An eight-page redacted document entitled “U.S. Customs and Border Protection (CBP) Overview of the Southwest Border” describes the factors that influence the “irregular migration flow in the United States” and the role of the cartels and criminal groups that take advantage of it, and provides an assessment of current immigration protocols.

DHS acknowledges that “perceptions of favorable U.S. immigration policies,” along with economic and educational opportunities, are one of the major drivers of migration cited by illegals who come to the country.

The document shows that the U.S. Customs and Border Protection (CBP) and DHS officials know that the cartels are creating and exploiting the flow of migrants to bolster their profits:

We assess that smuggling networks are very active in promoting the flow of migrants through Mexico as drug trafficking organizations maintain control of the primary trafficking corridors into the United States. The drug trafficking organizations’ control of these corridors allows them to regulate the flow of migrants as well as charge migrants a ‘tax’ … for the right to pass through the corridors.

The document suggests that the lifting of the pandemic-related expulsion policy, formally known as Section 262 of U.S. Code Title 42, announced by the CDC on April 1 will lead to the “worst case scenarios.”

According to DHS estimates, as many as 18,000 illegal immigrants will be coming to America’s southern border every day as a result of the Title 42 reversal. That’s more than double the number of people the border agents are handling now. That would be 100,000 people per week, or half a million people potentially crossing each month.

While the immigration agencies “initiated contingency planning in anticipation of a potential surge of illegal migration,” the implementation of several recent Biden administration policies, namely “the pause in the use of removal pathways such as the Migrant Protection Protocols, Asylum Cooperation Agreements, and Prompt Asylum Claim Review,” along with rescinded Title 42, will obstruct CBP’s ability to expeditiously process and remove the illegals.

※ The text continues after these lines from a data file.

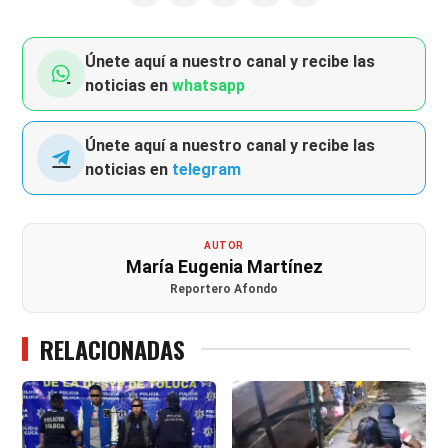
Únete aquí a nuestro canal y recibe las
noticias en
whatsapp
Únete aquí a nuestro canal y recibe las
noticias en
telegram
AUTOR
María Eugenia Martínez
Reportero Afondo
RELACIONADAS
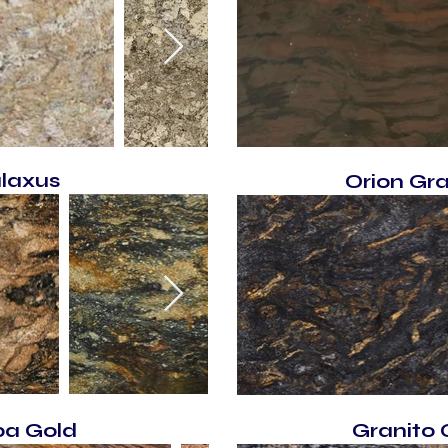
laxus
Orion Gra
ba Gold
Granito 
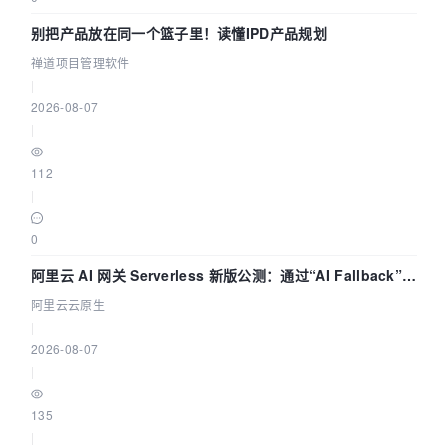
别把产品放在同一个篮子里！读懂IPD产品规划
禅道项目管理软件
|
2026-08-07
|
112
|
0
阿里云 AI 网关 Serverless 新版公测：通过“AI Fallback”与
拓扑可视化构建 AI 流量治理底座
阿里云云原生
|
2026-08-07
|
135
|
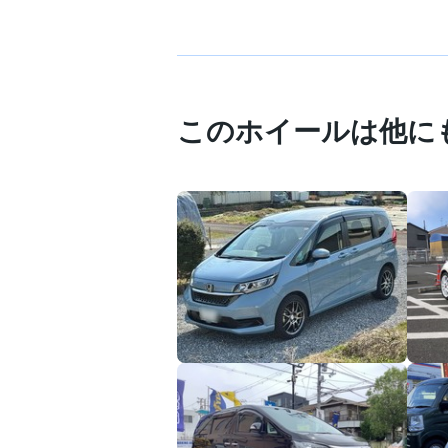
このホイールは他に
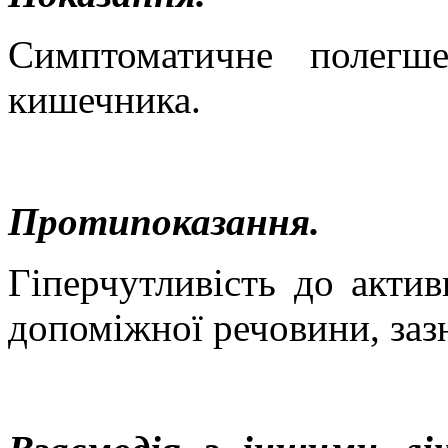
С
имптоматичне
полег
кишечника
.
Протипоказання.
Гіперчутливість до актив
допоміжної речовини, зазн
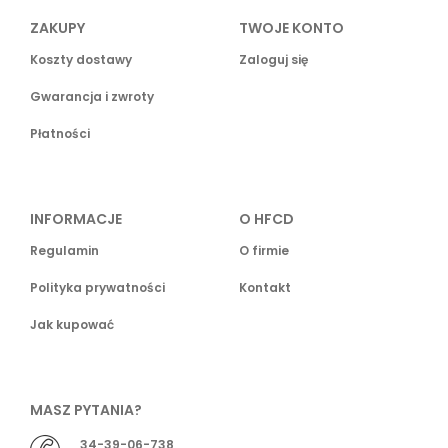
ZAKUPY
TWOJE KONTO
Koszty dostawy
Zaloguj się
Gwarancja i zwroty
Płatności
INFORMACJE
O HFCD
Regulamin
O firmie
Polityka prywatności
Kontakt
Jak kupować
MASZ PYTANIA?
34-39-06-738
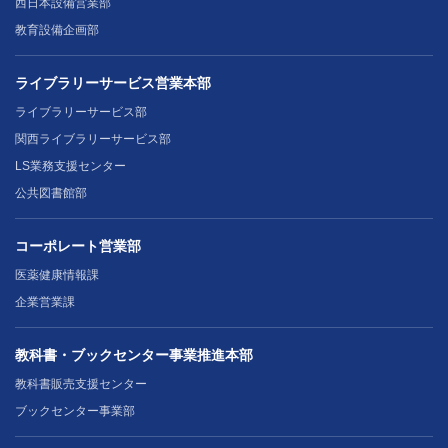
西日本設備営業部
教育設備企画部
ライブラリーサービス営業本部
ライブラリーサービス部
関西ライブラリーサービス部
LS業務支援センター
公共図書館部
コーポレート営業部
医薬健康情報課
企業営業課
教科書・ブックセンター事業推進本部
教科書販売支援センター
ブックセンター事業部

In addition to that, the CBP overview predicts that the policies will facilitate the activity of the cartels even more:

Transnational criminal organizations will exploit migration flows and entrench themselves in the smuggling cycle. TCOs endanger vulnerable individuals, amass illicit profits that feed cartel violence in Mexico and along the border, and create a volatile border environment.

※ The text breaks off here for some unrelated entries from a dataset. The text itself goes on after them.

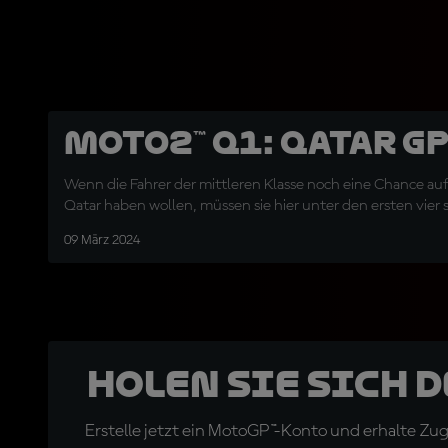
Moto2™ Q1: Qatar G
Wenn die Fahrer der mittleren Klasse noch eine Chance auf 
Qatar haben wollen, müssen sie hier unter den ersten vier s
09 März 2024
Holen Sie sich 
Erstelle jetzt ein MotoGP™-Konto und erhalte Z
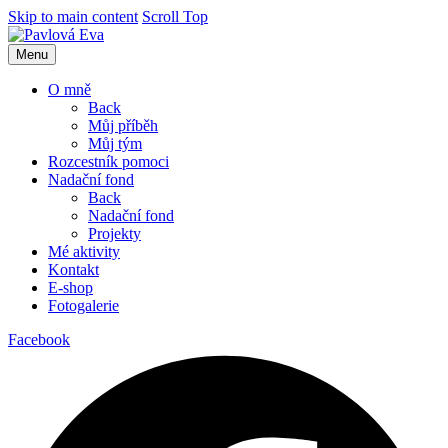
Skip to main content
Scroll Top
Menu
O mně
Back
Můj příběh
Můj tým
Rozcestník pomoci
Nadační fond
Back
Nadační fond
Projekty
Mé aktivity
Kontakt
E-shop
Fotogalerie
Facebook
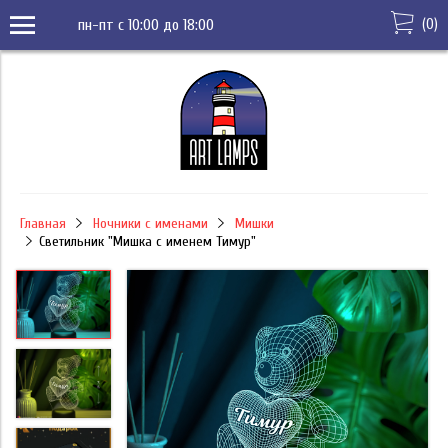
(
0
)
пн-пт с 10:00 до 18:00
Главная
Ночники с именами
Мишки
Светильник "Мишка с именем Тимур"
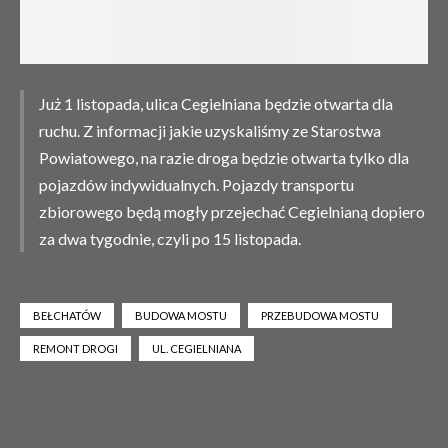
Już 1 listopada, ulica Cegielniana będzie otwarta dla
ruchu. Z informacji jakie uzyskaliśmy ze Starostwa
Powiatowego, na razie droga będzie otwarta tylko dla
pojazdów indywidualnych. Pojazdy transportu
zbiorowego będą mogły przejechać Cegielnianą dopiero
za dwa tygodnie, czyli po 15 listopada.
BEŁCHATÓW
BUDOWA MOSTU
PRZEBUDOWA MOSTU
REMONT DROGI
UL. CEGIELNIANA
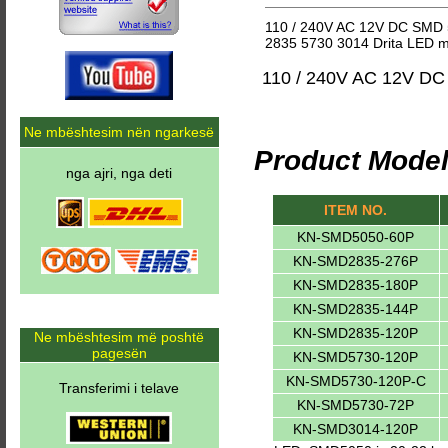
110 / 240V AC 12V DC SMD 5
2835 5730 3014 Drita LED me
110 / 240V AC 12V DC
Ne mbështesim nën ngarkesë
Product Model
nga ajri, nga deti
ITEM NO.
KN-SMD5050-60P
KN-SMD2835-276P
KN-SMD2835-180P
KN-SMD2835-144P
KN-SMD2835-120P
Ne mbështesim më poshtë
pagesën
KN-SMD5730-120P
KN-SMD5730-120P-C
Transferimi i telave
KN-SMD5730-72P
KN-SMD3014-120P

The flow of illegal aliens into the country became increasingly diverse in 2020, notes the document. While 88 percent of all illegals encountered that year were from Mexico, Honduras, El Salvador, and Nicaragua, the U.S. Customs and Border Protection “has also seen an increase of migrants from other Latin American countries and the Caribbean, as well as Eastern Hemisphere countries such as Bangladesh, Cameroon, China, Eritrea, and India.”

And, in the following year, the number of total encounters increased by 113 percent, according to the CBP.

“CBP encounters with illegal migrants at the U.S. southwest border totaled nearly 2.5 million since February 2021, with deportations down 70% last year,” recalled Moody.

“This is a shocking discovery. It contradicts what the Biden administration has been telling the American people and shows that the Mexican drug cartels are profiting off the mass migration of unvetted immigrants to fund an increase in violence at the border,” said the attorney general in the statement.

She added,

We are in the midst of a national opioid crisis and the deadliest drugs are being smuggled into our country from Mexico. President Biden knows this, yet he continues to double down on his terrible immigration policies knowing full well these policies are emboldening and enriching the very drug cartels who are profiting off the deaths of thousands of Americans.

On May 11, the CDC published data showing that drug overdoses in 2021 reached 107,622 cases, which is the highest number on record. Fentanyl and its components are produced in China, sold to the Mexican cartels, and then shuttled across the United States-Mexico border and into American communities. Reportedly, the amount of this deadly drug flowing across the southern border has quadrupled under President Joe Biden compared to two years prior, when former President Trump was in office.